Théo Letna - auteur, dessinateur

Le Château de Kafka : le roman qui vous tend le même piège qu'à son héros

Il y a des livres qu’on lit et qu’on oublie. Il y a des livres qui nous divertissent et nous font ressentir plus d’émotions que la vie elle-même. Et il est des livres qui nous transforment en bouleversant la perception même que l’on a de l’existence.

Le Château appartient à cette catégorie. Publié à titre posthume en 1926, il est l’un des trois grands romans inachevés de Franz Kafka.

Kafka a l'art de concevoir des œuvres denses, sujettes à de multiples interprétations. C'est le cas de La Métamorphose ou du Procès : deux succès majeurs de l'auteur. Le Château ne fait pas exception. Si les interprétations les plus évidentes ont déjà été maintes fois exposées, d'autres, plus subtiles ou m'ayant plus particulièrement touché, méritent d'être traitées à leur tour.
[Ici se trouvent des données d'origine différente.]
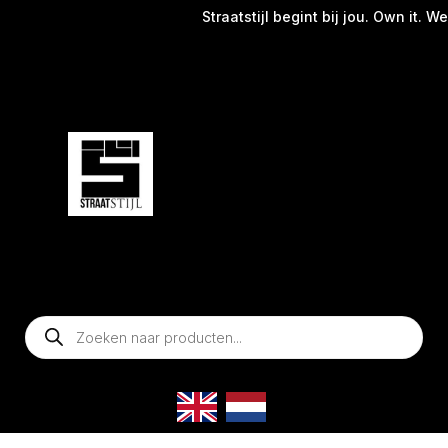
Straatstijl begint bij jou. Own it. Wear i
Producten
zoeken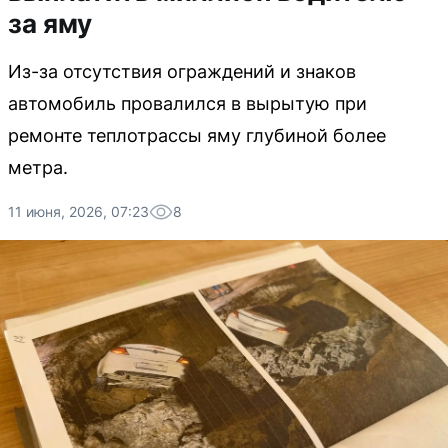
за яму
Из-за отсутствия ограждений и знаков
автомобиль провалился в вырытую при
ремонте теплотрассы яму глубиной более
метра.
11 июня, 2026, 07:23
8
Le Château : ça parle de quoi ?

Le nom du héros est réduit à un acronyme, une simple lettre. K. est un inconnu dont on ignore tout. Un peu par hasard, il prend le poste d'arpenteur dans un village de montagne, sans que l'on sache s'il a réellement les compétences de cette profession ou si c'est un usurpateur opportuniste.

Ce village enneigé est dominé par une forteresse mystérieuse. C’est autour de cet édifice que toute la vie s’articule, et c’est en son sein que tout se décide, malgré la présence d’un maire qui réside en ville.

K. va passer tout le récit à tenter d’y accéder. La raison de cette obsession est inconnue. Le château ne promet aucun trésor ; il n’est pas non plus question de seigneur tyrannique ou d’un monstre de fable, car nous ne sommes pas chez George R. R. Martin ou Bram Stoker, mais chez Kafka.
Dans ce château résident donc… des fonctionnaires ; personnages besogneux et inaccessibles, auxquels les villageois vouent un respect mêlé de crainte. Les fonctionnaires sont perçus comme tout-puissants, alors même qu'aucune force policière significative ne semble en mesure d'assurer une force de coercition.

Confronté à une bureaucratie opaque, à des villageois ambigus et à des intermédiaires insaisissables, K. va devoir redoubler de ruse et de patience.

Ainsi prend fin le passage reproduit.